An electronic license plate reader designed to automatically send fines to people who skip through toll roads without paying, apparently can’t tell the difference between an 8 and a 0.
Heather Perry was pretty surprised when she found out that a traffic violation had been sent to her house in Illinois. After all, she was living in South Korea at the time, and the license plate printed on the violation was actually sitting on a car in a warehouse in California.
It turned out that there was a tollway camera in Illinois that wasn’t quite up to snuff. It caught the license plate of a driver who sped through without paying, and misread an “8” as a “0.” Not once, but three times.

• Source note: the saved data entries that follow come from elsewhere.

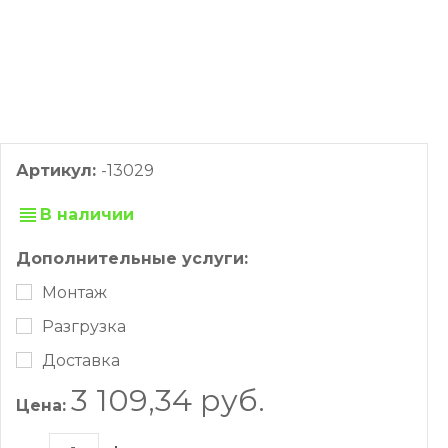
Артикул:
-13029
В наличии
Дополнительные услуги:
Монтаж
Разгрузка
Доставка
3 109,34 руб.
Цена: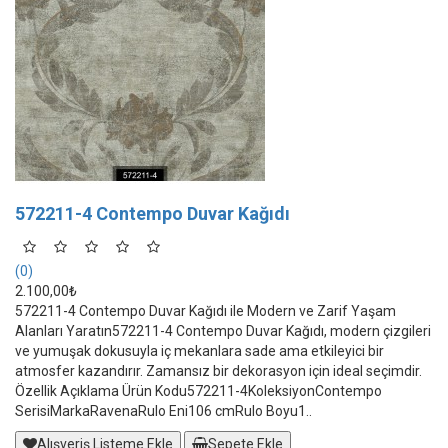
572211-4 Contempo Duvar Kağıdı
(0)
2.100,00₺
572211-4 Contempo Duvar Kağıdı ile Modern ve Zarif Yaşam
Alanları Yaratın572211-4 Contempo Duvar Kağıdı, modern çizgileri
ve yumuşak dokusuyla iç mekanlara sade ama etkileyici bir
atmosfer kazandırır. Zamansız bir dekorasyon için ideal seçimdir.
Özellik Açıklama Ürün Kodu572211-4KoleksiyonContempo
SerisiMarkaRavenaRulo Eni106 cmRulo Boyu1..
Alışveriş Listeme Ekle
Sepete Ekle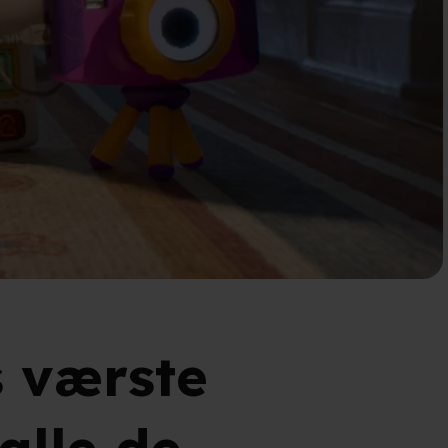
s værste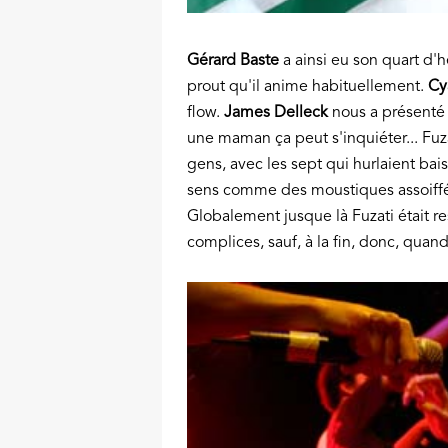
Gérard Baste
a ainsi eu son quart d'
prout qu'il anime habituellement.
Cy
flow.
James Delleck
nous a présent
une maman ça peut s'inquiéter... Fuzat
gens, avec les sept qui hurlaient bais
sens comme des moustiques assoiffé
Globalement jusque là Fuzati était res
complices, sauf, à la fin, donc, quand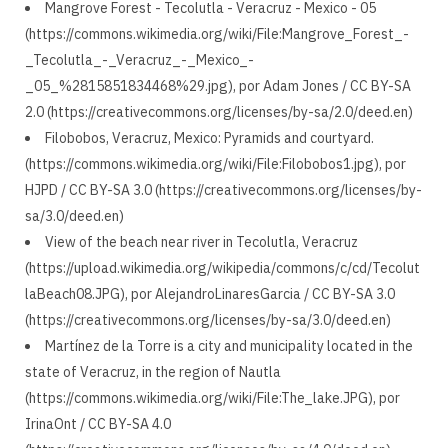
Mangrove Forest - Tecolutla - Veracruz - Mexico - 05
(https://commons.wikimedia.org/wiki/File:Mangrove_Forest_-
_Tecolutla_-_Veracruz_-_Mexico_-
_05_%2815851834468%29.jpg), por Adam Jones / CC BY-SA
2.0 (https://creativecommons.org/licenses/by-sa/2.0/deed.en)
Filobobos, Veracruz, Mexico: Pyramids and courtyard.
(https://commons.wikimedia.org/wiki/File:Filobobos1.jpg), por
HJPD / CC BY-SA 3.0 (https://creativecommons.org/licenses/by-
sa/3.0/deed.en)
View of the beach near river in Tecolutla, Veracruz
(https://upload.wikimedia.org/wikipedia/commons/c/cd/Tecolut
laBeach08.JPG), por AlejandroLinaresGarcia / CC BY-SA 3.0
(https://creativecommons.org/licenses/by-sa/3.0/deed.en)
Martínez de la Torre is a city and municipality located in the
state of Veracruz, in the region of Nautla
(https://commons.wikimedia.org/wiki/File:The_lake.JPG), por
IrinaOnt / CC BY-SA 4.0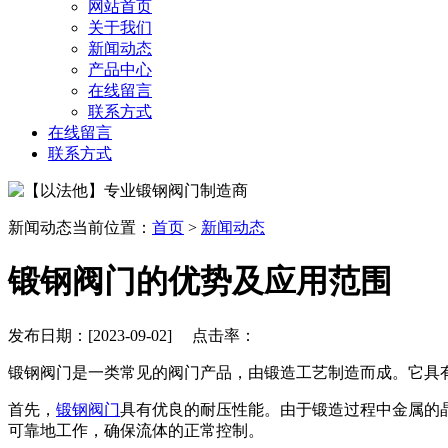
网站首页
关于我们
新闻动态
产品中心
在线留言
联系方式
在线留言
联系方式
新闻动态
当前位置：
首页
>
新闻动态
锻钢阀门的优势及应用范围
发布日期：[2023-09-02] 点击率：
锻钢阀门是一类常见的阀门产品，由锻造工艺制造而成。它具
首先，
锻钢阀门
具有优良的耐压性能。由于锻造过程中金属的
可靠地工作，确保流体的正常控制。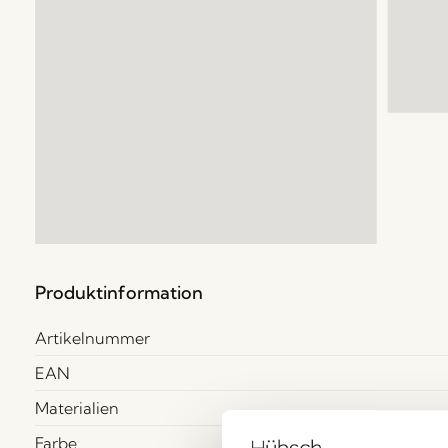
Produktinformation
Artikelnummer
EAN
Materialien
Farbe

That mistake caused multiple fines totaling $63 to be sent to Perry instead of the real culprit. Perry’s mother sent the letter to her daughter who was in Korea at the time.

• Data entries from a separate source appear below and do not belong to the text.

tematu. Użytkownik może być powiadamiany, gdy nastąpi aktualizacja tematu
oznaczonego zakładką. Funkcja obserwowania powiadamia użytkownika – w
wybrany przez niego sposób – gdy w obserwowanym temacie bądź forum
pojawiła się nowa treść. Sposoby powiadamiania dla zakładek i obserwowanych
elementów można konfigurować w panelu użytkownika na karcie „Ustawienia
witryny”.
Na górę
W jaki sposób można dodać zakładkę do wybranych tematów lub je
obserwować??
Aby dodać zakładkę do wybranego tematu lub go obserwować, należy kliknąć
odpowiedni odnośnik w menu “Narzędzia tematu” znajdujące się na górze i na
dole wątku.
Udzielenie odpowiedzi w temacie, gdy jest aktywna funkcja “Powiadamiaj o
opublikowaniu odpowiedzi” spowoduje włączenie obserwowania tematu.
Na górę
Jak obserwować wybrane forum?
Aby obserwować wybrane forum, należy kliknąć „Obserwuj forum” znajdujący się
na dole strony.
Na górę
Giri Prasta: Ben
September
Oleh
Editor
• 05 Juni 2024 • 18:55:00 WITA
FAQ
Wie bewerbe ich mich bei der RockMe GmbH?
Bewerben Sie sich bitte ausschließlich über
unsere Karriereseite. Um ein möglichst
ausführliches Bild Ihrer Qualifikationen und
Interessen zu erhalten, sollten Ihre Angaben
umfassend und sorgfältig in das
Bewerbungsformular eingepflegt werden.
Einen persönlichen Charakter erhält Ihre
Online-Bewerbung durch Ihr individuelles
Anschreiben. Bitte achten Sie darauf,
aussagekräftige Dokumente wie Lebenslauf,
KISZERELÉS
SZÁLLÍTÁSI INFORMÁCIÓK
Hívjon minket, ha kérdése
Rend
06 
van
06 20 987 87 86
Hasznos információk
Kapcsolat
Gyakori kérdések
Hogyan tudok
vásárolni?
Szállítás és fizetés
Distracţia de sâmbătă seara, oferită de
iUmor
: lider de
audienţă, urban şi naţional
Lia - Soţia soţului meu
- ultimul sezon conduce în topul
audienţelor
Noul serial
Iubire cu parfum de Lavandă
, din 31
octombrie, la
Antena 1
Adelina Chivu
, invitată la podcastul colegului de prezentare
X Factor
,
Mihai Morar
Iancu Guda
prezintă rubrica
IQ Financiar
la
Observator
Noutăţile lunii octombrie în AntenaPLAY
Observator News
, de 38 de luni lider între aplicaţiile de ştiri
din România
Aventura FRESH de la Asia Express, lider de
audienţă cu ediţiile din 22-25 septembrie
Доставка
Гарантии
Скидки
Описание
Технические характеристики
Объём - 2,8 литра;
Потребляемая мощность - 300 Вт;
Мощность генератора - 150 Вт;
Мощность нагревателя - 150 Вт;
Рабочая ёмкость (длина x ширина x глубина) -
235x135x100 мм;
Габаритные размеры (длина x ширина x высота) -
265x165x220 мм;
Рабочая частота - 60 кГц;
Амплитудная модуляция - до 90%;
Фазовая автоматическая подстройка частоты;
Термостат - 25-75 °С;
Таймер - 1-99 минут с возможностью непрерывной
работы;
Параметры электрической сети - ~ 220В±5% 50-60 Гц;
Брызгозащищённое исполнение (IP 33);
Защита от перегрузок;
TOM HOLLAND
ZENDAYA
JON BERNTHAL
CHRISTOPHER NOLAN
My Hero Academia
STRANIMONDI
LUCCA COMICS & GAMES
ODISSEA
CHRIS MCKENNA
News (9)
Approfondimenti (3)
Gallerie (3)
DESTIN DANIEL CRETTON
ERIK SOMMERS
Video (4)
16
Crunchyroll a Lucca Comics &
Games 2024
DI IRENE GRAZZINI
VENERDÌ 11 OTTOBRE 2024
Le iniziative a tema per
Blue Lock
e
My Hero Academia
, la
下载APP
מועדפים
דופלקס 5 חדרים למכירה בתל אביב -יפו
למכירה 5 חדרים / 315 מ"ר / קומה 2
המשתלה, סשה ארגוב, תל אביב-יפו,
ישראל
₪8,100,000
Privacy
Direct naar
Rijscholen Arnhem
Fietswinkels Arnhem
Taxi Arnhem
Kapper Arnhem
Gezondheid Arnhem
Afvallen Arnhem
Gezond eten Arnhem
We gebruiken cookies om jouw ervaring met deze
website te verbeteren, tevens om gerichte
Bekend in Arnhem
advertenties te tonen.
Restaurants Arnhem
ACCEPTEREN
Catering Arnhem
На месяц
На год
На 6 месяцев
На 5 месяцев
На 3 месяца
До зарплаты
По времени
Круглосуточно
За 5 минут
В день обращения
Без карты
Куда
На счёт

Because she was out of the country, Perry just paid the fine because there was no easy way to fight it and she was worried of the fine escalating. After the fact, though, her mom called the Illinois State Toll Highway Authority and complained. The agency agreed that there was a mistake and promised to refund the fine.
A year later, though, there was no refund. And then all of the sudden, something all to familiar happened to the Perry family – they received a letter saying that Heather owed $63 for unpaid tolls.
“It’s the same car, the same license plate, the same exits as the car that did this in 2009. It’s very, very crazy,” said Phyllis Perry in a Chicago Tribune article.
The Tribune went to the toll authority on her behalf and finally got them to resolve the matter but it was certainly a hassle for someone who didn’t do anything wrong. This is the problem that exists when something as important as traffic violations are put through a completely automated process with no manual oversight.